Never swerve from prosperity. 
[भूत्यै न प्रमदितव्यम्  ]

Never swerve from learning and teaching. 
[स्वाध्यायप्रवचनाभ्यां न प्रमदितव्यम्  ] [1.11.1]

Never swerve from your duties to Gods and Ancestors. 
[ देव  पितृ  कार्याभ्यां  न प्रमदितव्यम्  ]

See your mother as God. 
[मातृ देवो भव  ]   

See your father as God. 
[पितृ देवो भव  ] 

See your teacher as God. 
[आचार्य देवो भव  ]  

See your guest as God. 
[अतिथि देवो भव  

Whatever actions that are blameless, those are to be performed, not others.

[ यानि  अनवध्यानि  कर्माणि  तानि  सेवितव्यानि  |  न उ  इतराणि  ]

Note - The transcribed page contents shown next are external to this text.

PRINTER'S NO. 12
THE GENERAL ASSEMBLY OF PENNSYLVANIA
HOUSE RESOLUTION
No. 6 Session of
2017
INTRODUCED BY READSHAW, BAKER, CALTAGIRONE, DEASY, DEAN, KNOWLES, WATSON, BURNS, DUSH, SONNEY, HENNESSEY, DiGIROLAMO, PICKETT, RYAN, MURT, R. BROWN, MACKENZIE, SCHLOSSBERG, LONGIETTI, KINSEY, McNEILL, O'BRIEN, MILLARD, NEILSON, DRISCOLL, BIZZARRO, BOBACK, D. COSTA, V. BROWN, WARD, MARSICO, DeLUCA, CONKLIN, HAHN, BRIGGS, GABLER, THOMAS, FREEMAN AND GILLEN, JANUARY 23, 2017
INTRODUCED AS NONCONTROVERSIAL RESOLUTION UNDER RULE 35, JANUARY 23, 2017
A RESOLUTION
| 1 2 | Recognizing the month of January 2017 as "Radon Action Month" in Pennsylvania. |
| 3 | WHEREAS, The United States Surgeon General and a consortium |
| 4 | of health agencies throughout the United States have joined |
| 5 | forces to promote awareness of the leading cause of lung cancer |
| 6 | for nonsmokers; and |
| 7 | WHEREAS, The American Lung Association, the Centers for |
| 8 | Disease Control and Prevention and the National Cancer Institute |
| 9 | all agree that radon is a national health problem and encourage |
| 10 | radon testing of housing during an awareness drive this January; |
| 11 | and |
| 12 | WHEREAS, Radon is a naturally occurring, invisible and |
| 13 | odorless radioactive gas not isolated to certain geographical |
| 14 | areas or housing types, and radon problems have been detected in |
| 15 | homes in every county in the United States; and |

Whatever actions among us that are praiseworthy they are to be embraced, not others. 
[ यानि अस्माकगं सुचरितानि  तानि  त्वया उपास्यानि  न उ  इतराणि  ]                      [1.11.2]

Wherever there are men of wisdom superior to us, offer them seats and remove their fatigue. [ ये के च अस्मत् श्रेयाम्सः ब्राह्मणाः  तेषां त्वया आसनेन प्रश्वसितव्यम्  | ]

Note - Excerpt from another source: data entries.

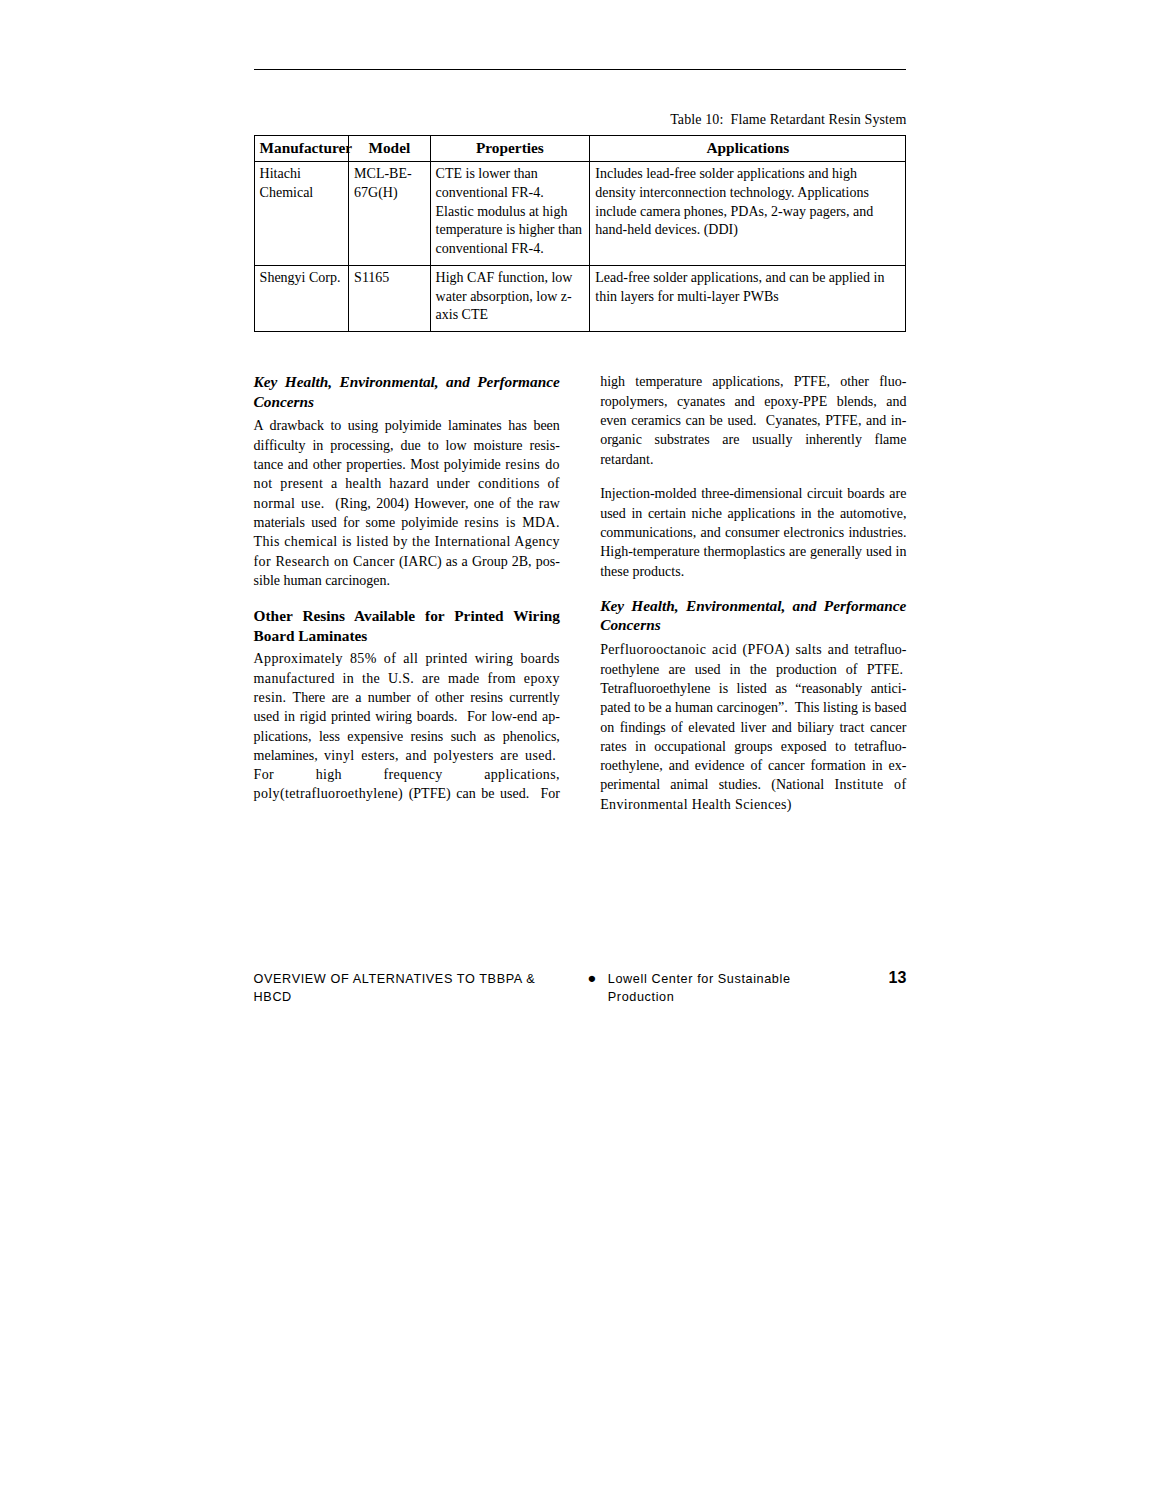Table 10: Flame Retardant Resin System
| Manufacturer | Model | Properties | Applications |
| --- | --- | --- | --- |
| Hitachi Chemical | MCL-BE-67G(H) | CTE is lower than conventional FR-4. Elastic modulus at high temperature is higher than conventional FR-4. | Includes lead-free solder applications and high density interconnection technology. Applications include camera phones, PDAs, 2-way pagers, and hand-held devices. (DDI) |
| Shengyi Corp. | S1165 | High CAF function, low water absorption, low z-axis CTE | Lead-free solder applications, and can be applied in thin layers for multi-layer PWBs |
Key Health, Environmental, and Performance Concerns
A drawback to using polyimide laminates has been difficulty in processing, due to low moisture resistance and other properties. Most polyimide resins do not present a health hazard under conditions of normal use. (Ring, 2004) However, one of the raw materials used for some polyimide resins is MDA. This chemical is listed by the International Agency for Research on Cancer (IARC) as a Group 2B, possible human carcinogen.
Other Resins Available for Printed Wiring Board Laminates
Approximately 85% of all printed wiring boards manufactured in the U.S. are made from epoxy resin. There are a number of other resins currently used in rigid printed wiring boards. For low-end applications, less expensive resins such as phenolics, melamines, vinyl esters, and polyesters are used. For high frequency applications, poly(tetrafluoroethylene) (PTFE) can be used. For high temperature applications, PTFE, other fluoropolymers, cyanates and epoxy-PPE blends, and even ceramics can be used. Cyanates, PTFE, and inorganic substrates are usually inherently flame retardant.
Injection-molded three-dimensional circuit boards are used in certain niche applications in the automotive, communications, and consumer electronics industries. High-temperature thermoplastics are generally used in these products.
Key Health, Environmental, and Performance Concerns
Perfluorooctanoic acid (PFOA) salts and tetrafluoroethylene are used in the production of PTFE. Tetrafluoroethylene is listed as “reasonably anticipated to be a human carcinogen”. This listing is based on findings of elevated liver and biliary tract cancer rates in occupational groups exposed to tetrafluoroethylene, and evidence of cancer formation in experimental animal studies. (National Institute of Environmental Health Sciences)
OVERVIEW OF ALTERNATIVES TO TBBPA & HBCD ● Lowell Center for Sustainable Production 13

Do not breathe a word in their presence [but hear them].  
[ आसने न प्रश्वसितव्यम्  | ]

[Whenever you give a gift,] 

Give with Sraddha [reverential faith]
 [श्रद्ध्या देयम्
Never give without Sraddha. 
[अश्रद्ध्या अदेयम्  ]  

Give according to your plenty
[श्रिया देयम्  ]

Give with meekness [modesty]; 
[ह्रिया देयम्  ]

Give with awe [fear of Dharma]; 
[भिया देयम्  ]

Give with understanding [of its need and usefulness]. 
[संविदा देयम्  ]                                                                                                                   [1.11.3]

If there should arise in you any doubt as regards any action [कर्म] or conduct [वृत्त ]then you should act in those matters as do the wise men there, who are impartial inexperienced, independent, kind at heart [not harsh] and devoted to Dharma.  

अथ  यदि ते कर्म  विचिकित्सा  वा   वृत्त   विचिकित्सा  वा स्यात्  ये  तत्र  ब्राह्मणाः  सम्मर्शिनः युक्ताः युक्ताः  अलूक्षाः  धर्म कामाः स्युः ।  यथा  ते  तत्र  वर्तेरन  तथा  तत्र  वरतेथाः  । 

Now, as regards dealing with persons of ill-fame, do you deal with them as do the wise men there, who are impartial in judgment, experienced, independent, kind at heart  and devoted to Dharma.  

अथ  अभ्याख्यातेषु  ये  तत्र  ब्राह्मणाः  सम्मर्शिनः युक्ताः युक्ताः  अलूक्षाः  धर्म कामाः स्युः ।  यथा  ते  तत्र  वर्तेरन  तथा  तत्र  वरतेथाः  । 

This is the injunction [rule].  
 एष आदेशः ]

This is the advice.
एष उपदेशः ] 

This is the secret meaning of the Vedas. 
 [ एष वेद उपनिषत् ]

This is the divine command.  
[ एतत् अनुशासनम् ] 

This should be observed. 
 [ येवं उपासितव्यम् ] 

Thus, indeed should this be observed.